■ Prompt: Without the pictures, print the lines from the one holding "apple: present [888,513,915,536]" through the last line below, both included, exactly as they stand.

*** Opening of Task material ***

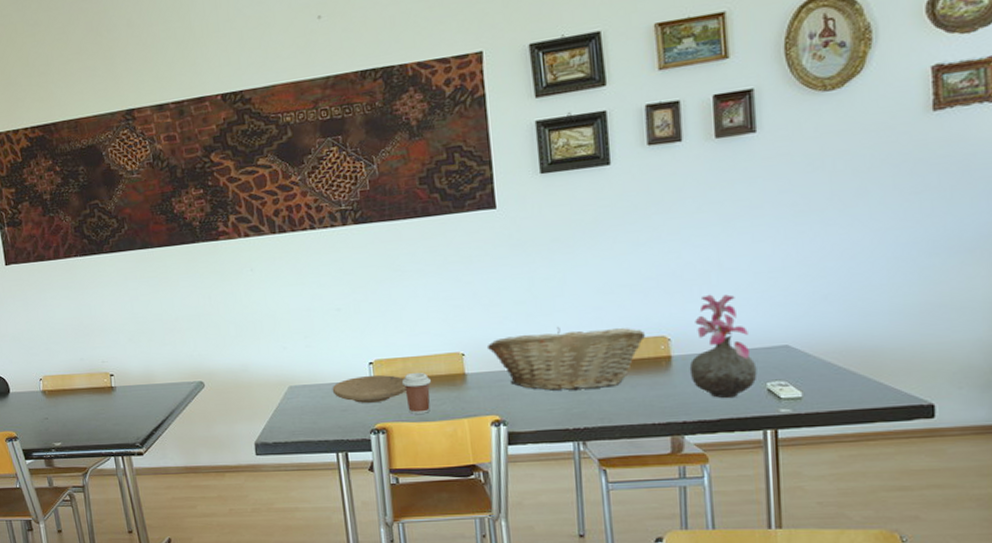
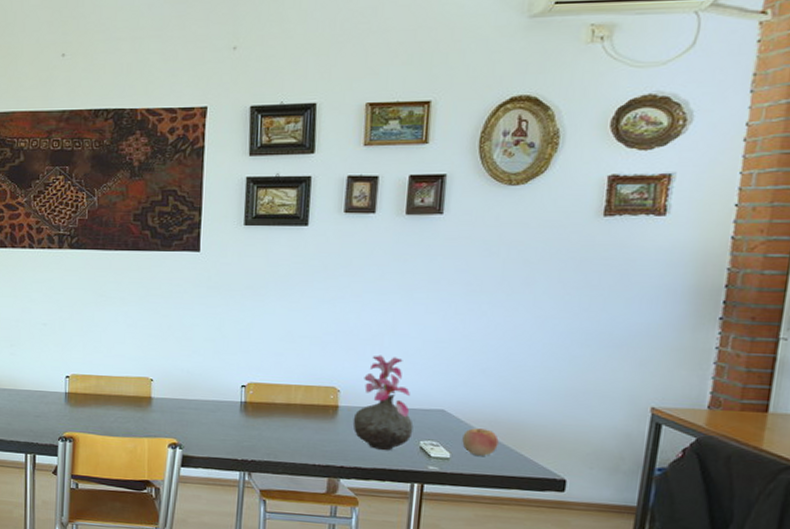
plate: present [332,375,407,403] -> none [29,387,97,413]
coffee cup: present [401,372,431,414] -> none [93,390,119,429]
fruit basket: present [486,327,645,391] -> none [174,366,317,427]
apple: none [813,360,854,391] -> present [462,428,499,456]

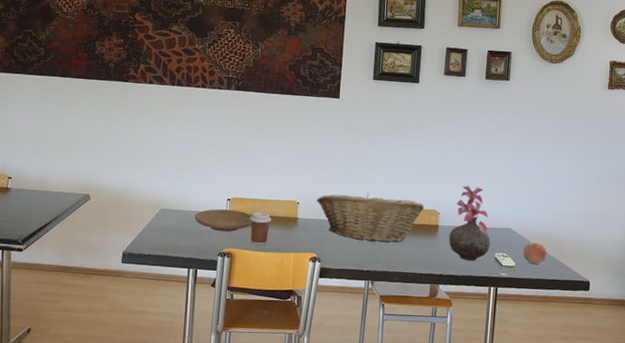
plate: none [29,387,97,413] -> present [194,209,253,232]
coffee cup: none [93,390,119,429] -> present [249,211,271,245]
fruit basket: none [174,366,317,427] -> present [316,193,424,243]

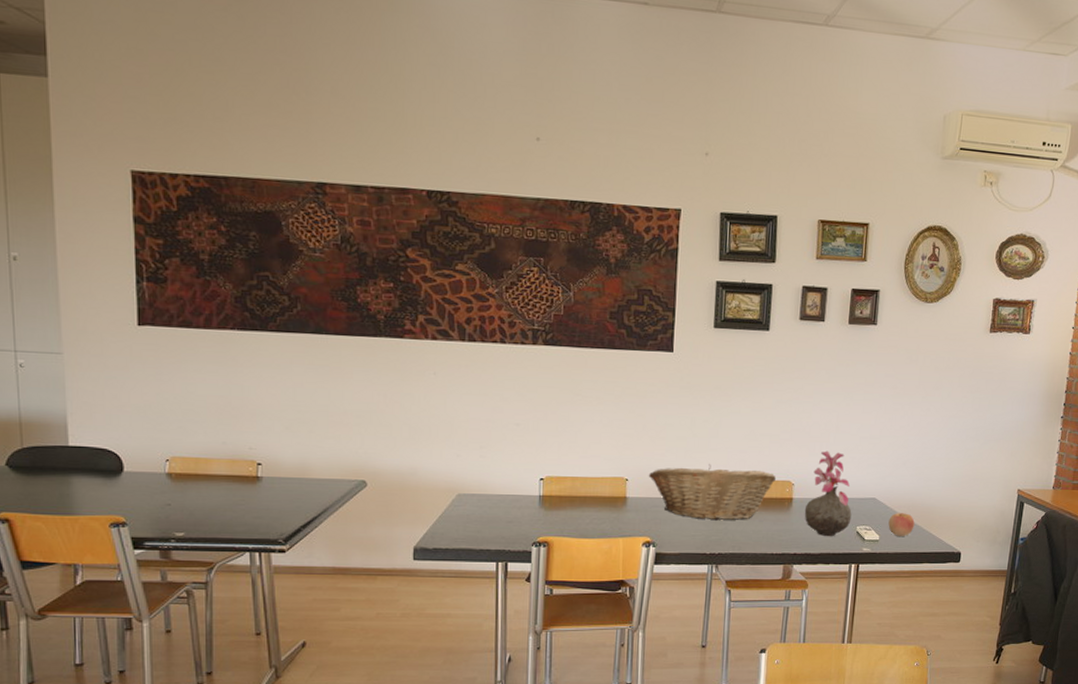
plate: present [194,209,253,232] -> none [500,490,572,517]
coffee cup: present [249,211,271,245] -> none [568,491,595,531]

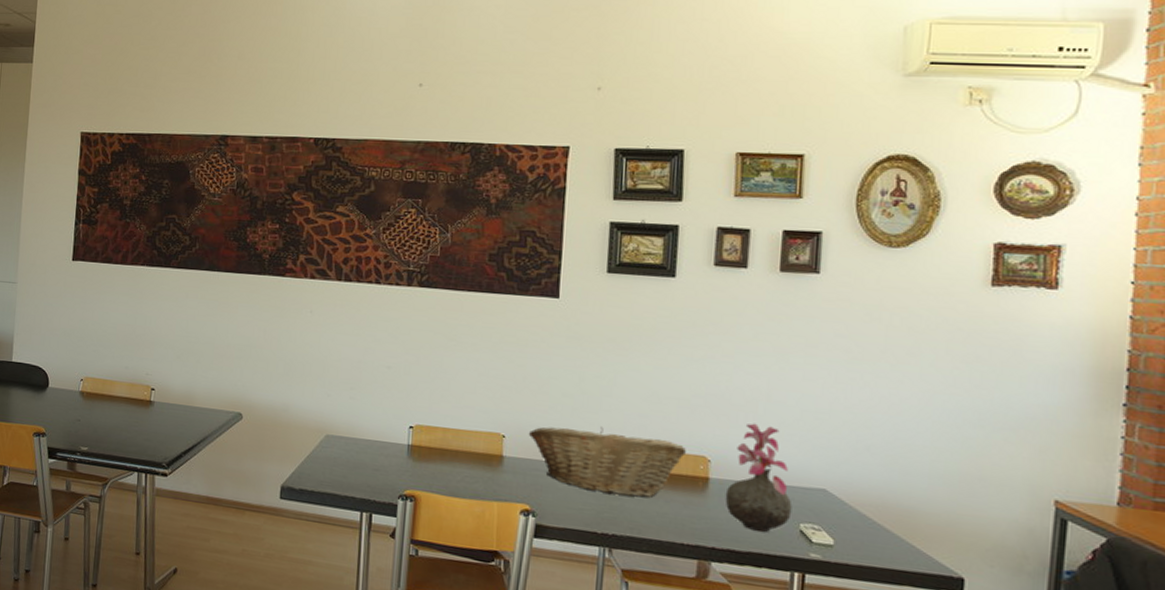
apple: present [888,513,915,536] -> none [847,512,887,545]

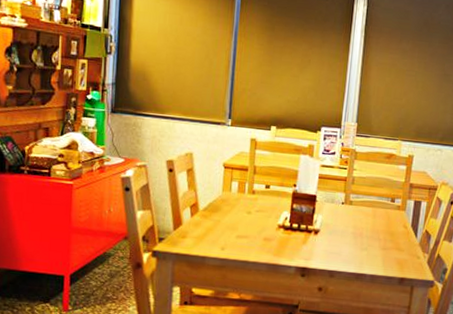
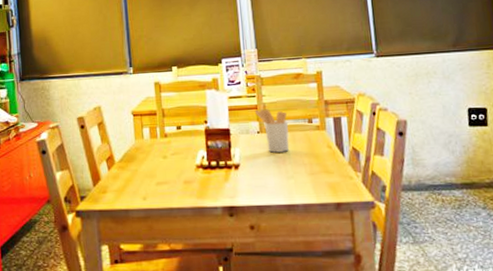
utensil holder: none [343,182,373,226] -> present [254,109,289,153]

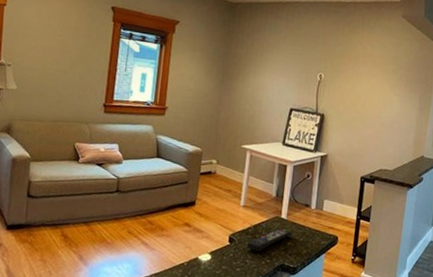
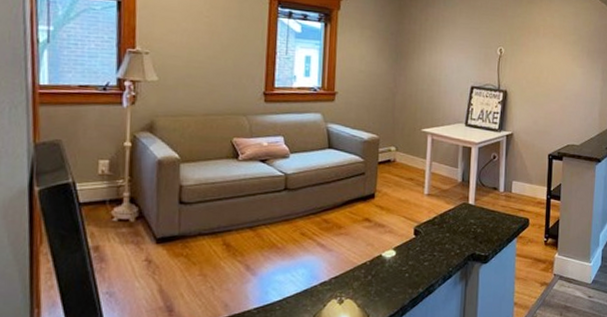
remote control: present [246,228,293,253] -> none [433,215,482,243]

*** Close of Task material ***

■ Solved problem:
apple: present [888,513,915,536] -> none [847,512,887,545]

utensil holder: none [343,182,373,226] -> present [254,109,289,153]

remote control: present [246,228,293,253] -> none [433,215,482,243]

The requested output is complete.